Ball of Zelienople is president of the Hereford Manor Lake Conservancy and Watershed Group, a nonprofit dedicated to rebuilding a lake on the site of the former Upper and Lower Hereford Manor lakes.
Those Beaver County impoundments, previously among the most popular in the state because of their stocked trout, were drained in 2012 after their dams were deemed no longer safe.
Both sit empty. Fish and Boat Commission officials have said they want to build a new lake at the site but don't have the estimated $12 million that it would take.
The commission is leasing rights to the oil and gas below its Hereford Manor property. That netted a one-time up-front payment of $1.346 million and a $224,250 “conservation donation.” It also will earn 18 percent royalties on the oil and gas mined.
That won't necessarily benefit Hereford Manor, however.
In adopting an oil and gas leasing program in 2011, commissioners mandated that all revenues go into a dedicated fund, earmarked specifically for high-hazard dam repairs.

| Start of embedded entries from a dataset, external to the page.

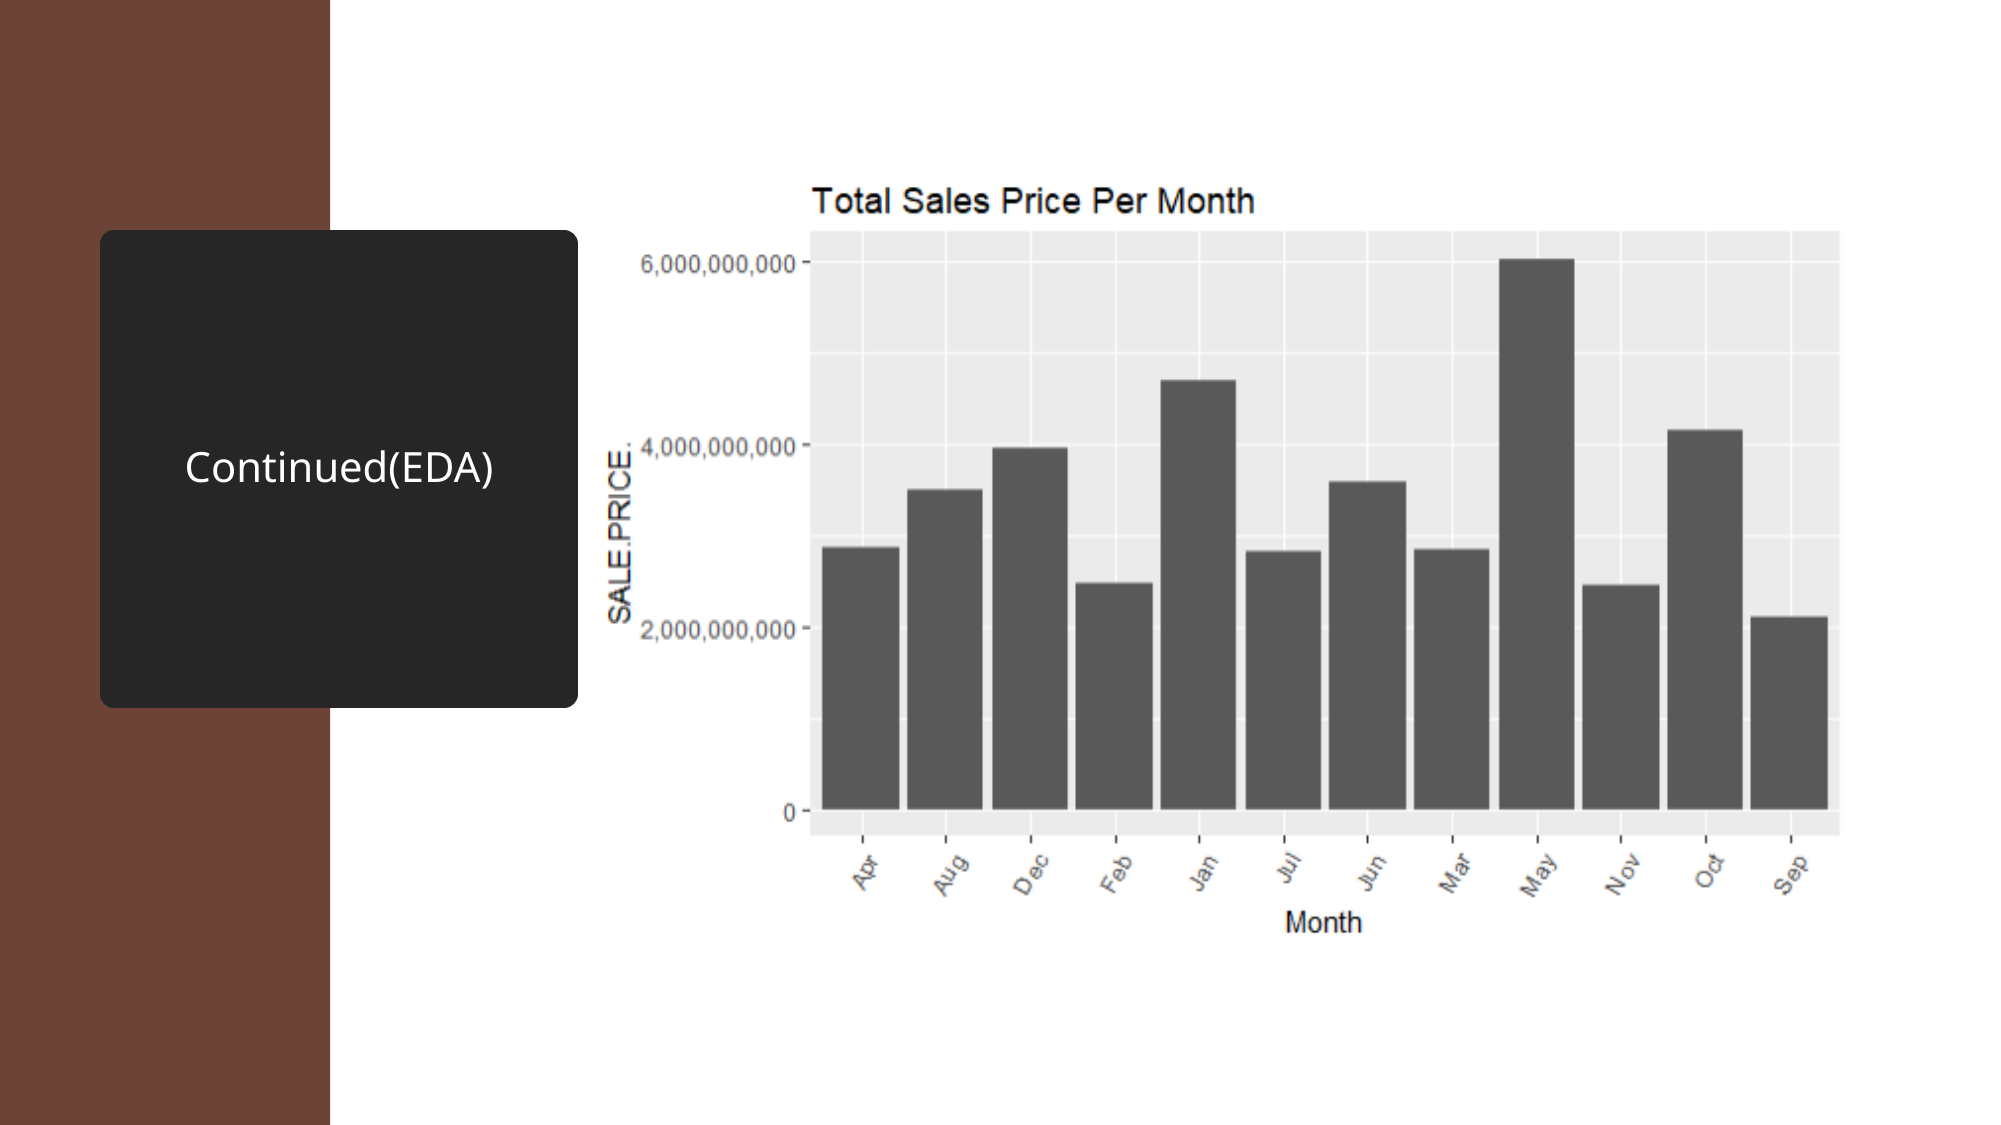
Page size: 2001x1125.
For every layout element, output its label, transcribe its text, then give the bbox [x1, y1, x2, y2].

title Continued(EDA) [113, 243, 564, 694]
picture [597, 174, 1854, 951]
text_box [0, 0, 331, 1125]
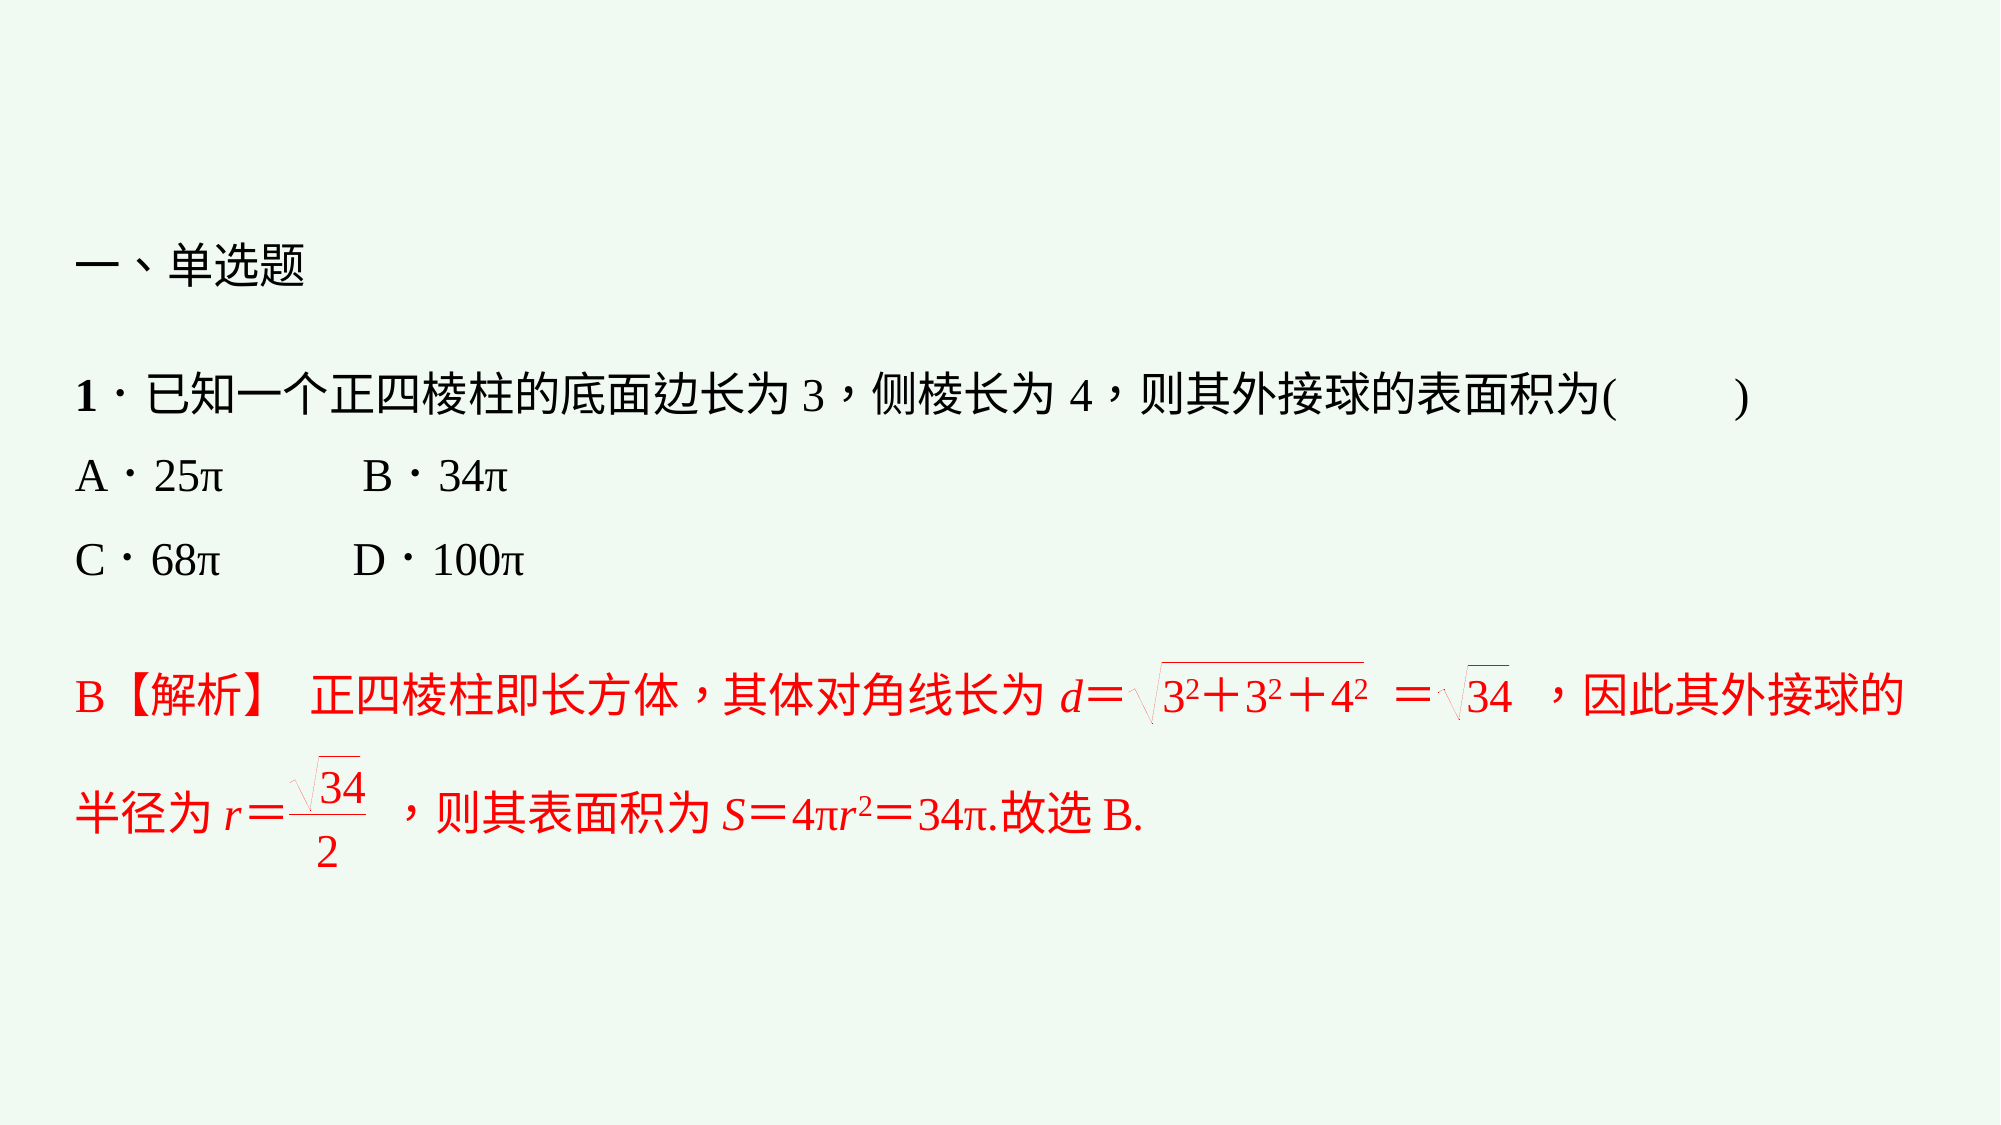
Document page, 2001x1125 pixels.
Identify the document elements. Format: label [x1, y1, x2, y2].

text_box [74, 363, 1907, 596]
text_box [74, 231, 1907, 305]
text_box [74, 642, 1907, 958]
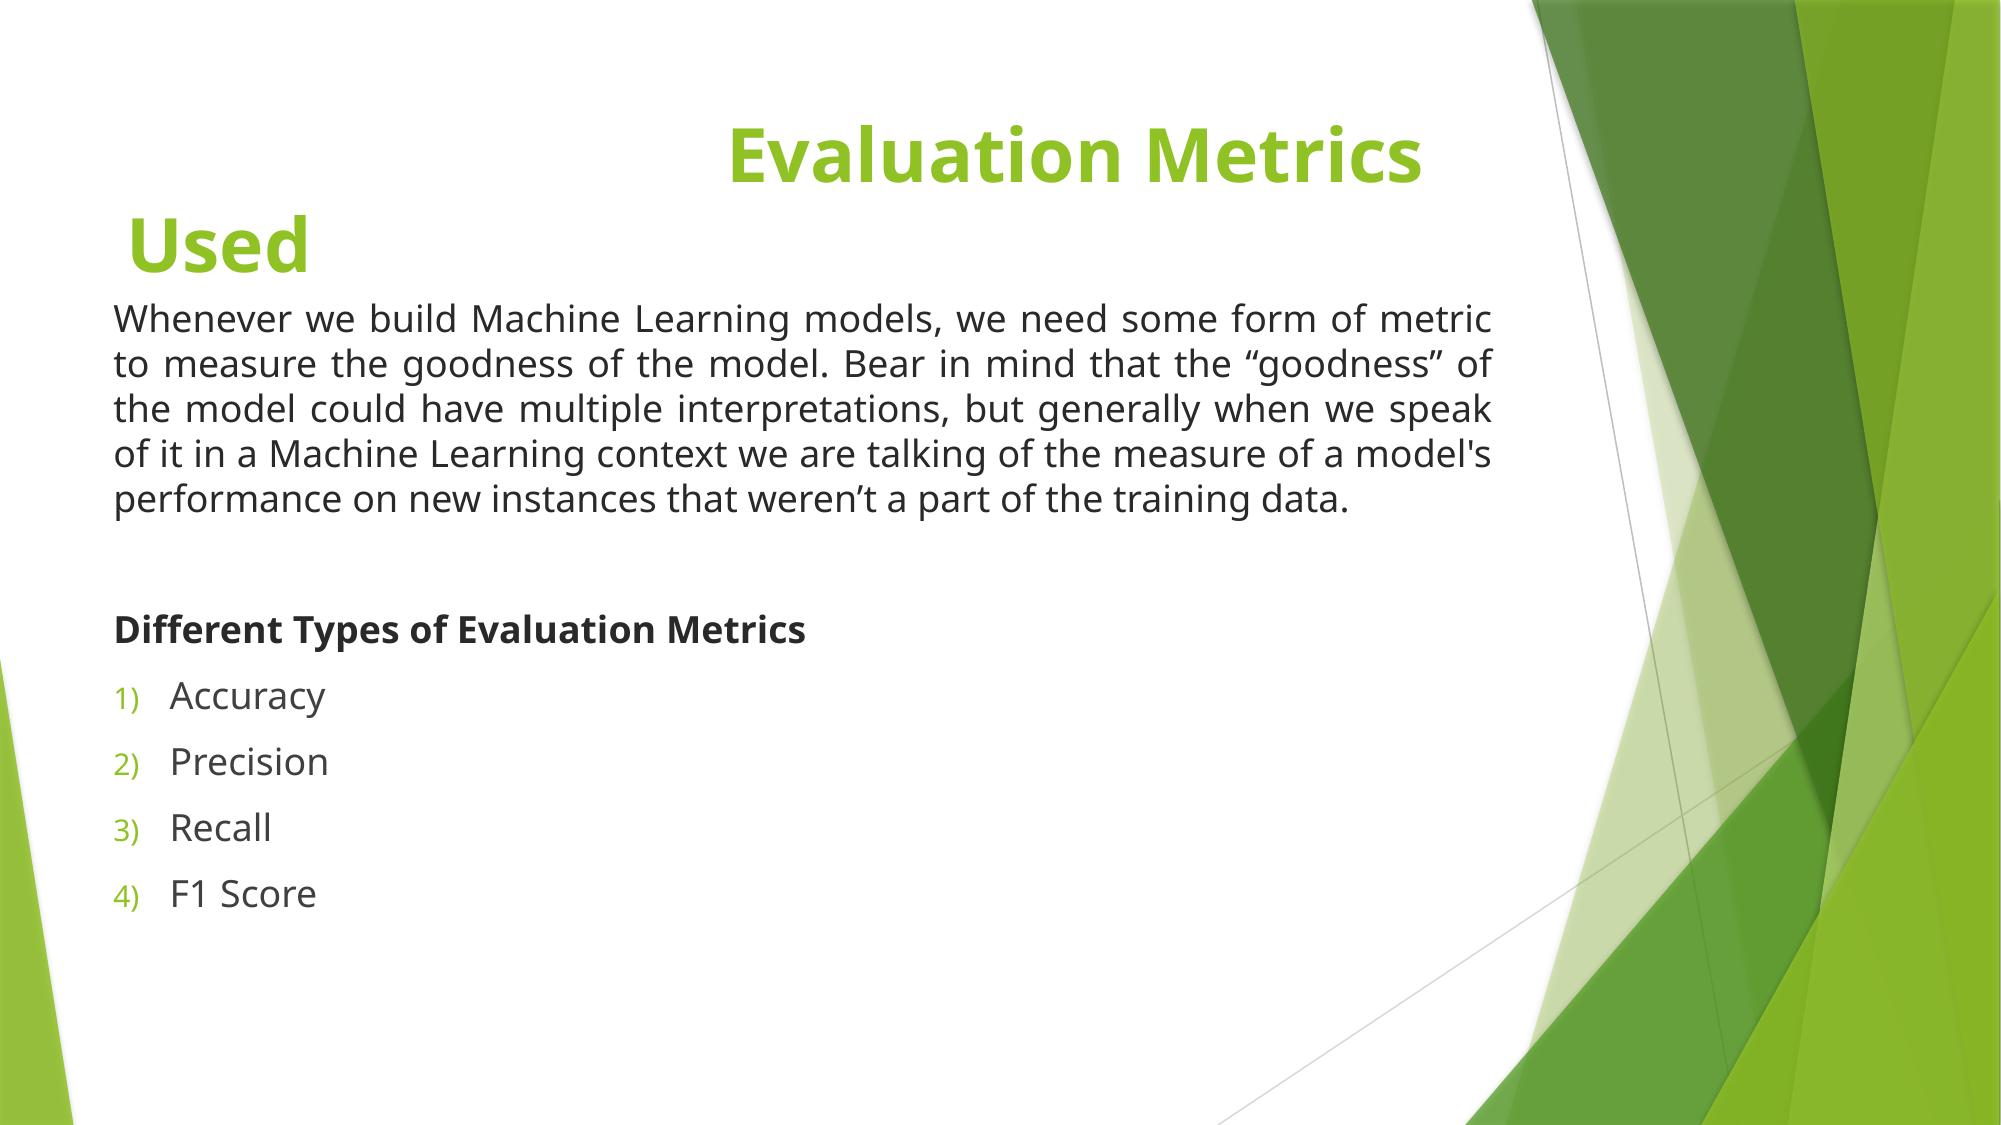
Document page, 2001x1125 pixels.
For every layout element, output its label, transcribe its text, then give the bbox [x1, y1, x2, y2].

list Whenever we build Machine Learning models, we need some form of metric to measure the goodness of the model. Bear in mind that the “goodness” of the model could have multiple interpretations, but generally when we speak of it in a Machine Learning context we are talking of the measure of a model's performance on new instances that weren’t a part of the training data. Different Types of Evaluation Metrics Accuracy Precision Recall F1 Score [98, 287, 1509, 924]
title Evaluation Metrics Used [111, 99, 1522, 259]
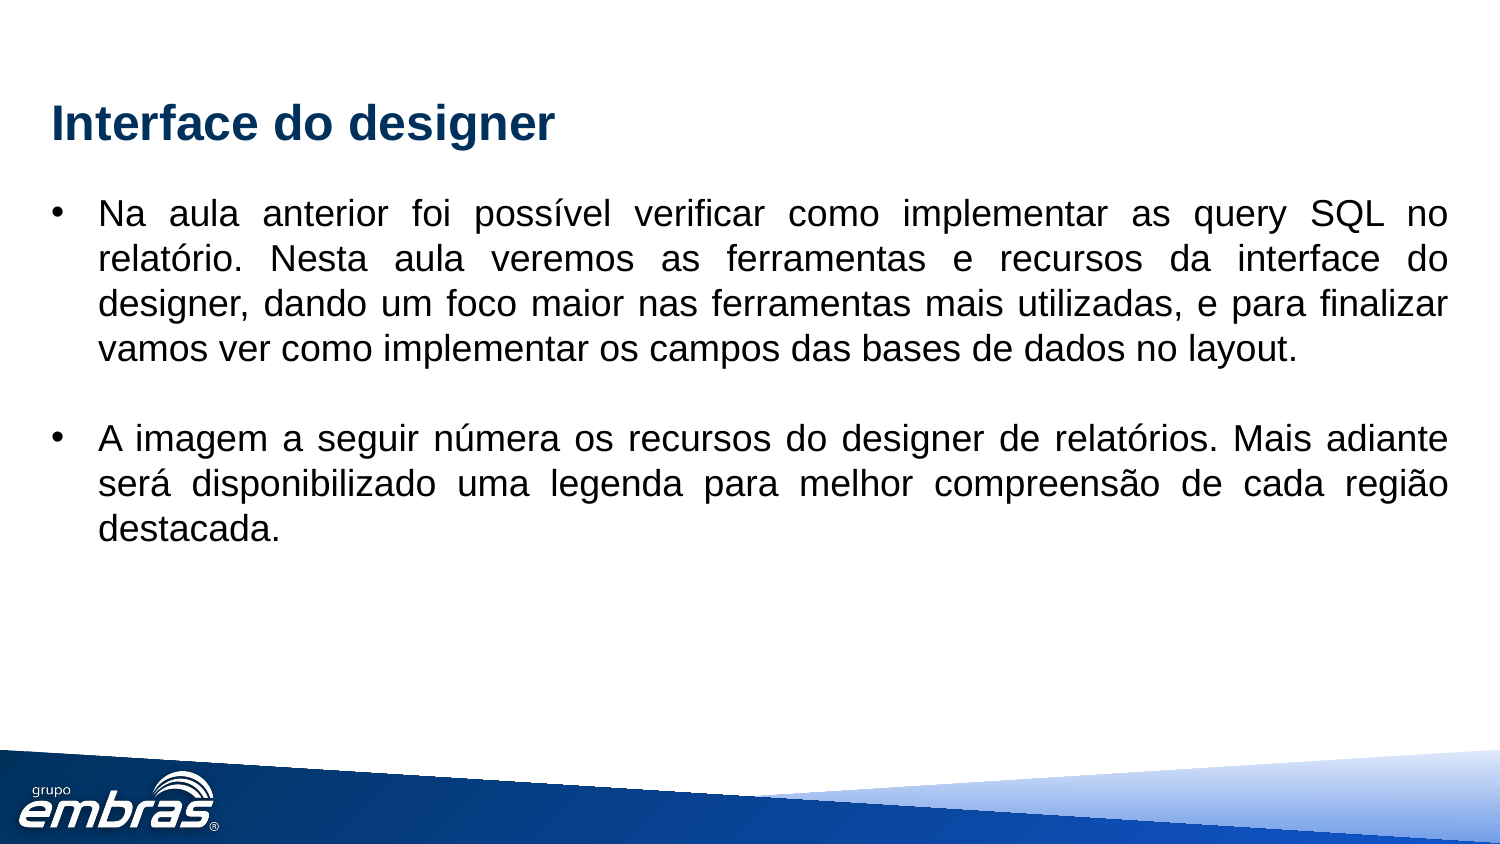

But money generated at a site doesn't have to be spent there. It can be used on any of the nine dams statewide in need of repair.
“We note that one of the (commission's) criteria for assigning priority for dam repair includes ‘funding commitments by local partners,' ” Ball told commissioners on Wednesday. “We respectfully suggest to you that the gas beneath the feet of the residents of Beaver County represents that funding commitment by local partners.
“Please don't ask the local residents to deal with the inconveniences of drilling in the Beaver County area without reaping the benefits from the sale of those resources.”
He suggested the commission tweak its policy and allow enough of the revenues earned at Hereford Manor to cover the design and engineering work on a new lake. That might open the door to Gov. Tom Corbett authorizing money through the state's capital budget, he said.
Commissioners did not ask Ball questions or offer comment.
They did, however, give executive director John Arway the authority to spend $192,761 of the money previously set aside for dam repairs on payroll.
The commission is facing a $9 million budget shortfall that needs to be addressed by July 2015. One money-saving idea the board is expected to address this week is a proposal to lay off nine seasonal, semi-skilled workers, several of whom work in Western Pennsylvania.
Arway said he decided that work needs to be done, so he asked the board to let him pay for it out of oil and gas money. Commissioners agreed unanimously.
One, Len Lichvar of Somerset County, said the work those crews perform is vital, especially in regards to keeping anglers and boaters coming back to the water. If it didn't get done, he said, “this will all damage and tarnish the commission's standards and appearance to the public eye.”